Intel Reveals Neural Compute Engine in Movidius Myriad X

Intel has been on a tear lately. On August 21, the company hosted a Facebook Live session at its facility in Oregon, where it announced its 8th-generation family of processors.

Following this event, Intel made an announcement that could enable faster artificial intelligence processing capabilities in robotics, cameras, drones, virtual reality and mixed reality devices, as well as IoT devices.

The Movidius Myriad X is a virtual processing unit (VPU) that can process over 4 trillion operations per second (TOPS). Movidius was founded in 2005 to design and produce low-power processor chips for deep learning and computer vision tasks. (Image courtesy of Intel.)

Acquired by Intel in 2016, Movidius produced ISAAC, Myriad 1, Myriad 2 and, most recently, Fathom­­—a USB stick with Myriad 2 on it for Advanced RISC Machine (ARM) processors, which are used in drones, robotics, IoT devices and video surveillance systems. It costs just $79.

The Myriad X, which is being touted as the world’s first system on a chip (SOC),has a built-in neural compute engine designed to speed up inferences made by deep learning programs at the network’s edge. In other words, the neural compute engine is on-chip low-power hardware that is designed specifically to run deep neural networks. Such networks are being used to enable a broad array of devices and machines to “see” in realtime, and react to changes in the environment. This capability is enabled by the VPU’s ability to simultaneously run neural networks, allowing devices outfitted with Myriad X VPUs to react to real-time visual input with more autonomy.

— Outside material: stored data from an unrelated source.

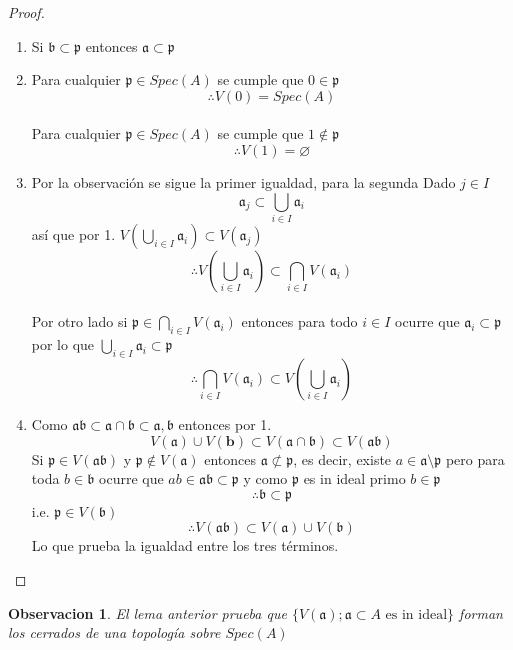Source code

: \documentclass{article}
\newtheorem{observacion}{Observacion}
\begin{document}
\begin{proof}
    \begin{enumerate}
        \item Si $\mathfrak{b} \subset \mathfrak{p}$ entonces $\mathfrak{a} \subset \mathfrak{p}$
    
        \item Para cualquier $\mathfrak{p} \in Spec(A)$ se cumple que $0 \in \mathfrak{p}$
        $$\therefore V(0)=Spec(A)$$
        \\
        Para cualquier $\mathfrak{p} \in Spec(A)$ se cumple que $1 \notin \mathfrak{p}$
        $$\therefore V(1)=\varnothing$$

        \item Por la observación se sigue la primer igualdad, para la segunda 
        Dado $j\in I $ 
        $$\mathfrak{a}_j \subset \bigcup_{i\in I} \mathfrak{a}_i$$ así que por 1.
        $V(\bigcup_{i\in I}\mathfrak{a}_i) \subset V(\mathfrak{a}_j)$
        $$\therefore V(\bigcup_{i\in I}\mathfrak{a}_i) \subset \bigcap_{i \in I} V(\mathfrak{a}_i)$$
        \\
        Por otro lado si $\mathfrak{p} \in \bigcap_{i \in I} V(\mathfrak{a}_i)$ entonces
        para todo $i\in I$ ocurre que $\mathfrak{a}_i \subset \mathfrak{p}$\\
        por lo que $\bigcup_{i\in I} \mathfrak{a}_i \subset \mathfrak{p}$
        $$\therefore \bigcap_{i \in I} V(\mathfrak{a}_i) \subset V(\bigcup_{i\in I}\mathfrak{a}_i)$$

        
        \item Como $\mathfrak{a} \mathfrak{b} \subset \mathfrak{a}\cap \mathfrak{b}\subset \mathfrak{a}, \mathfrak{b}$ entonces por 1.
        $$V(\mathfrak{a}) \cup V(\mathbf{b}) \subset V(\mathfrak{a}\cap \mathfrak{b}) \subset V(\mathfrak{a} \mathfrak{b})$$
        Si $\mathfrak{p} \in V(\mathfrak{a} \mathfrak{b})$ y $\mathfrak{p}\notin V(\mathfrak{a})$ entonces $\mathfrak{a} \not\subset \mathfrak{p}$,
        es decir, existe $a\in \mathfrak{a} \setminus \mathfrak{p}$ pero para toda $b \in \mathfrak{b}$ ocurre que
        $ab \in \mathfrak{a} \mathfrak{b} \subset \mathfrak{p}$ y como $\mathfrak{p}$ es in ideal primo $b \in \mathfrak{p}$
        $$\therefore \mathfrak{b} \subset \mathfrak{p}$$ i.e. $\mathfrak{p} \in V(\mathfrak{b})$
        $$\therefore V(\mathfrak{a} \mathfrak{b}) \subset V(\mathfrak{a}) \cup V(\mathfrak{b})$$
        Lo que prueba la igualdad entre los tres términos.
    \end{enumerate}
\end{proof}

\begin{observacion}
    El lema anterior prueba que $\{V(\mathfrak{a}); \mathfrak{a} \subset A \mbox{ es in ideal}\}$
    forman los cerrados de una topología sobre $Spec(A)$
\end{observacion}
\end{document}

Highlights of the Movidius Myriad X VPU:

  • It has 16 programmable 128-bit very long instruction word (VLIW) vector processors optimized for computer vision workloads, which make it capable of running multiple vision application and imaging workflows.
  • It has support for up to 8 HD resolution RGB camera inputs that are connected by the Myriad X’s 16 Mobile Industry Processor Interface (MIPI) lanes, which together can handle 700 million pixels per second of image and signal processing throughput.
  • It has 20 hardware accelerators for designating optical flow and stereo depth tasks without using additional computing power.
  • Centralized memory architecture is enabled to process operations with up to 450 GB per second of internal bandwidth due to the 2.5 MB of homogenous on-chip memory. This helps the VPU reduce latency and the amount of power consumed by minimizing off-chip data transfers.
As deep learning and computer vision become standardized in the billions of new devices that will be consumed in the next five years, VPUs like the Intel Movidius Myriad X will become more indispensable and more integrated into the design and engineering of computing-based electronics, robotics and video surveillance systems.